Saved entries:
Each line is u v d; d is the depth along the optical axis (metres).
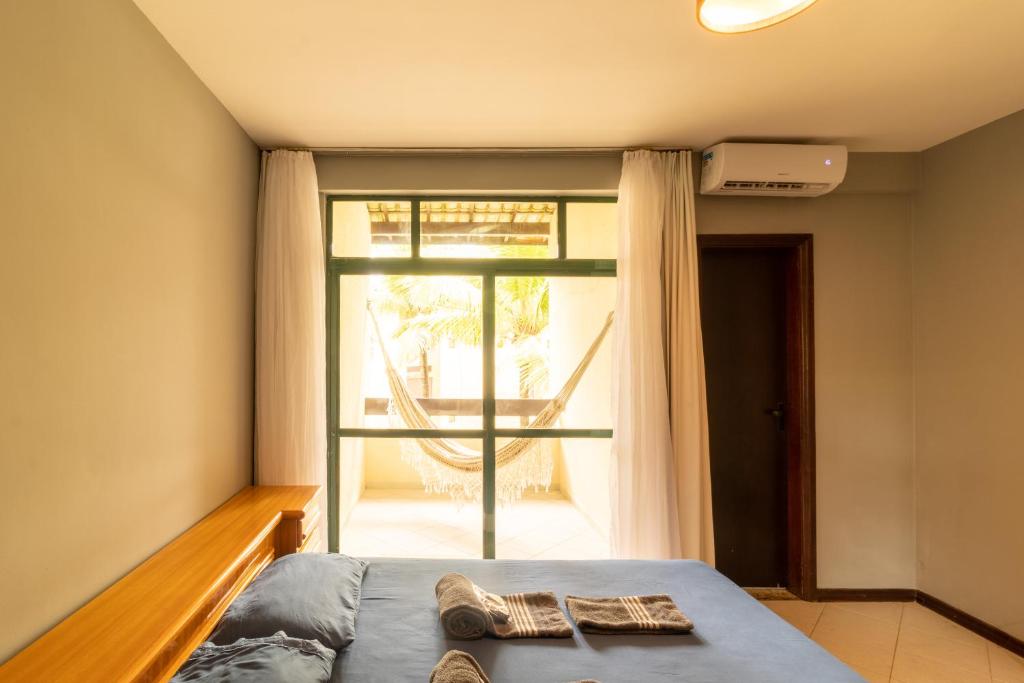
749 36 1.97
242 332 2.72
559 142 2.94
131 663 1.23
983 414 2.77
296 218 2.89
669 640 1.64
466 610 1.62
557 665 1.50
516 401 3.22
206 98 2.29
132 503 1.72
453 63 2.14
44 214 1.33
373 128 2.74
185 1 1.73
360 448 3.21
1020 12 1.82
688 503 2.95
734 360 3.36
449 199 3.20
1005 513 2.65
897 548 3.17
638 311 2.97
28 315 1.28
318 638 1.52
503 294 3.22
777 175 2.86
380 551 3.19
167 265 1.95
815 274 3.18
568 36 1.96
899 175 3.15
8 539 1.22
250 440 2.85
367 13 1.81
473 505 3.21
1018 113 2.60
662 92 2.40
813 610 3.03
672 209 3.05
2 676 1.17
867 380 3.18
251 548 1.94
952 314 2.95
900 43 2.02
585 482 3.23
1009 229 2.65
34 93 1.30
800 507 3.18
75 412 1.45
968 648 2.62
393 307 3.22
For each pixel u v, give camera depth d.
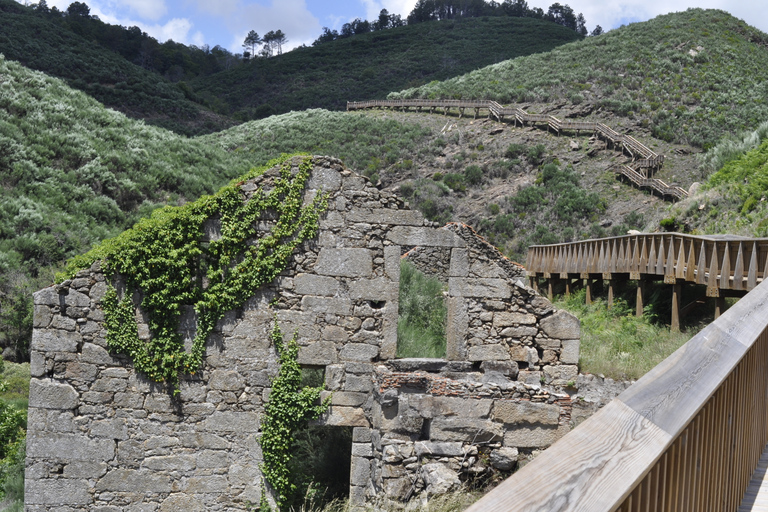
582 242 18.67
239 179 10.84
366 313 10.88
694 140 43.41
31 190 25.33
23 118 29.89
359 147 48.53
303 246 10.83
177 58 119.62
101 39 110.31
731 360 3.00
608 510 1.60
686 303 14.61
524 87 58.50
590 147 45.06
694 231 20.55
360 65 101.19
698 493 2.98
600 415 2.06
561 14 153.00
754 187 19.97
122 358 10.45
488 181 42.66
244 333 10.65
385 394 9.29
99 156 29.50
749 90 51.28
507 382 10.39
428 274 19.14
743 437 4.15
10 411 14.95
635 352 12.55
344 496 10.93
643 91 52.66
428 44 105.56
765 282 5.12
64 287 10.29
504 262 14.44
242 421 10.61
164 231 10.39
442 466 9.09
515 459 9.20
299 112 62.78
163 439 10.49
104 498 10.34
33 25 68.44
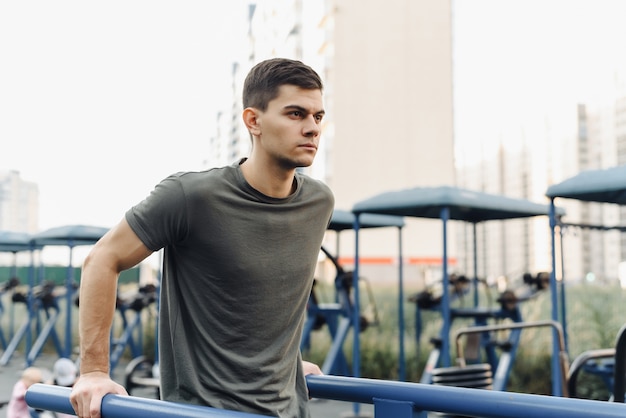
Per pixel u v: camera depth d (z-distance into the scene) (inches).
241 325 64.5
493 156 3535.9
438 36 1211.9
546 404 48.0
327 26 1272.1
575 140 3216.0
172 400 65.5
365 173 1181.1
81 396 59.6
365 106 1189.7
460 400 54.3
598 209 3117.6
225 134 3747.5
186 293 65.4
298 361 70.1
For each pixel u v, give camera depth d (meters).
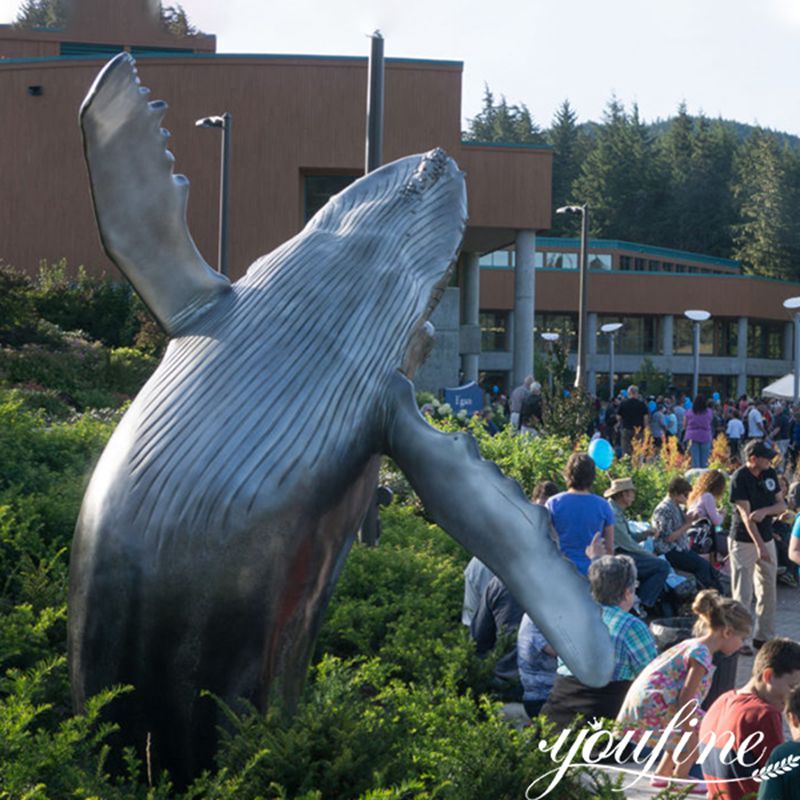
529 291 36.94
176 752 3.91
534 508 3.70
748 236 95.94
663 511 10.83
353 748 3.73
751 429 30.30
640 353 64.62
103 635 3.82
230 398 3.89
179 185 4.16
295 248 4.34
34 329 24.80
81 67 35.81
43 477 8.90
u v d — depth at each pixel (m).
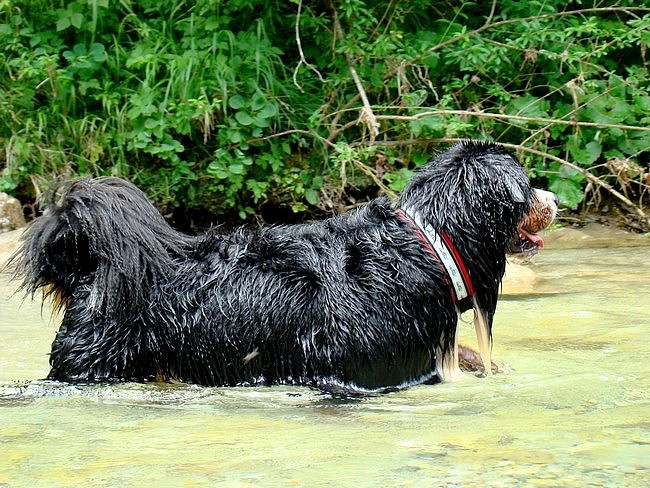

REQUIRED WORK ▸
The lines to return are those in the records above that hold the word "depth".

EXERCISE RESULT ▸
Each line is u v d; d is the depth along the optical axis (metres).
For each pixel u v, give camera depth d.
Per pixel u v: camera depth d (z-distance into the scene) (inches).
For each pixel u v, give camera depth d (meters).
u v d — depth at each pixel (m).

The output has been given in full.